Story I died on January 29, 1887, without having transferred any of the money owed to his nephew. Story II had meanwhile transferred the $5,000 financial interest to his wife, who had later transferred that financial interest to Louisa Hamer on assignment. The elder Story's estate refused to grant Hamer the money and believed there was no binding contract since there was a lack of consideration. As a result, Hamer sued the estate's executor, Franklin Sidway.

==Opinion of the court==
The trial court ruled in favor of Hamer. This decision was reversed on appeal.
The Court of Appeals, the highest court in New York, reversed and directed that the judgment of the trial court be affirmed, with costs payable out of the estate.

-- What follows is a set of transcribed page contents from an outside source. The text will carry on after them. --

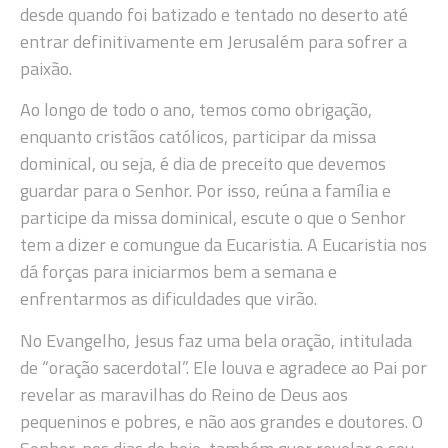
desde quando foi batizado e tentado no deserto até
entrar definitivamente em Jerusalém para sofrer a
paixão.
Ao longo de todo o ano, temos como obrigação,
enquanto cristãos católicos, participar da missa
dominical, ou seja, é dia de preceito que devemos
guardar para o Senhor. Por isso, reúna a família e
participe da missa dominical, escute o que o Senhor
tem a dizer e comungue da Eucaristia. A Eucaristia nos
dá forças para iniciarmos bem a semana e
enfrentarmos as dificuldades que virão.
No Evangelho, Jesus faz uma bela oração, intitulada
de “oração sacerdotal”. Ele louva e agradece ao Pai por
revelar as maravilhas do Reino de Deus aos
pequeninos e pobres, e não aos grandes e doutores. O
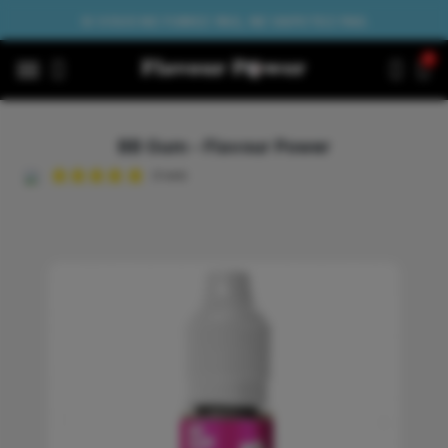
SI VOUS NE FUMEZ PAS, NE VAPOTEZ PAS.
BB Gum - Flavour Power
(3 avis)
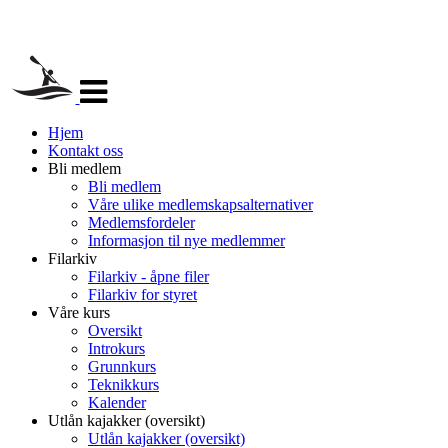
Veksle
navigasjon
Hjem
Kontakt oss
Bli medlem
Bli medlem
Våre ulike medlemskapsalternativer
Medlemsfordeler
Informasjon til nye medlemmer
Filarkiv
Filarkiv - åpne filer
Filarkiv for styret
Våre kurs
Oversikt
Introkurs
Grunnkurs
Teknikkurs
Kalender
Utlån kajakker (oversikt)
Utlån kajakker (oversikt)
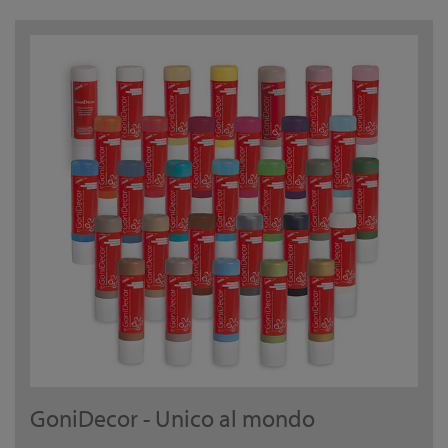
GoniDecor - Unico al mondo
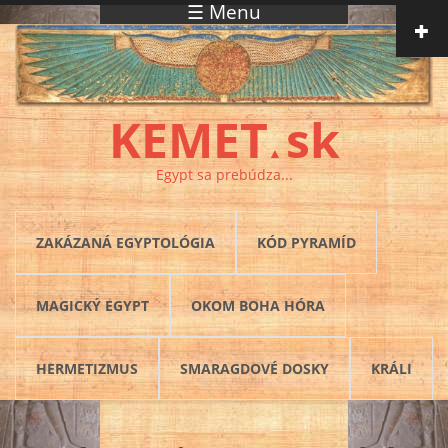
☰ Menu
Skočiť na hlavný obsah
KEMET
sk
▲
Egypt sa prebúdza...
ZAKÁZANÁ EGYPTOLÓGIA
KÓD PYRAMÍD
MAGICKÝ EGYPT
OKOM BOHA HÓRA
HERMETIZMUS
SMARAGDOVÉ DOSKY
KRÁLI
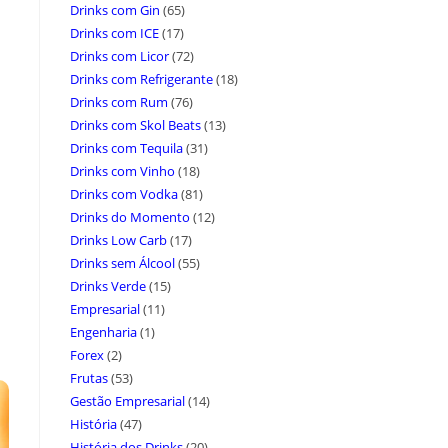
Drinks com Gin
(65)
Drinks com ICE
(17)
Drinks com Licor
(72)
Drinks com Refrigerante
(18)
Drinks com Rum
(76)
Drinks com Skol Beats
(13)
Drinks com Tequila
(31)
Drinks com Vinho
(18)
Drinks com Vodka
(81)
Drinks do Momento
(12)
Drinks Low Carb
(17)
Drinks sem Álcool
(55)
Drinks Verde
(15)
Empresarial
(11)
Engenharia
(1)
Forex
(2)
Frutas
(53)
Gestão Empresarial
(14)
História
(47)
História dos Drinks
(20)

Judge Alton Parker (later Chief Judge of the Court of Appeals), writing for a unanimous court, wrote that the forbearance of legal rights by Story II, namely the consensual abstinence from "drinking liquor, using tobacco, swearing, and playing cards or billiards for money until he should become 21 years of age" constituted consideration in exchange for the promise given by Story I. Because the forbearance was valid consideration given by a party (Story II) in exchange for a promise to perform by another party (Story I), the promiser was contractually obligated to fulfil the promise.

Parker cited the Exchequer Chamber's 1875 definition of consideration: "A valuable consideration in the sense of the law may consist either in some right, interest, profit or benefit accruing to the one party, or some forbearance, detriment, loss or responsibility given, suffered or undertaken by the other." The executor of Story I's estate, Sidway, was therefore legally bound to deliver the promised $5,000 to whoever currently held the interest in the sum, which by the time of the trial was Hamer.

==Influence==
Hamer is very common reading in first-year contracts courses at American law schools. The view of contracts operative in Hamer was grounded in a particular theory of consideration, the "benefit-detriment theory" (as exemplified in the Exchequer Chamber's 1875 definition). However, since the early 20th century (especially as embodied in the First and Second Restatements of Contracts), a dominant view has been the "bargain theory", which is that a typical contract must consist of a bargained-for exchange which is an agreement in which each party provides a promise or performance in return for a promise or performance from the other.
Thus, Hamer was decided on the basis of a legal theory that has largely been replaced or supplemented by newer theory and so similar cases may be viewed differently by contemporary courts.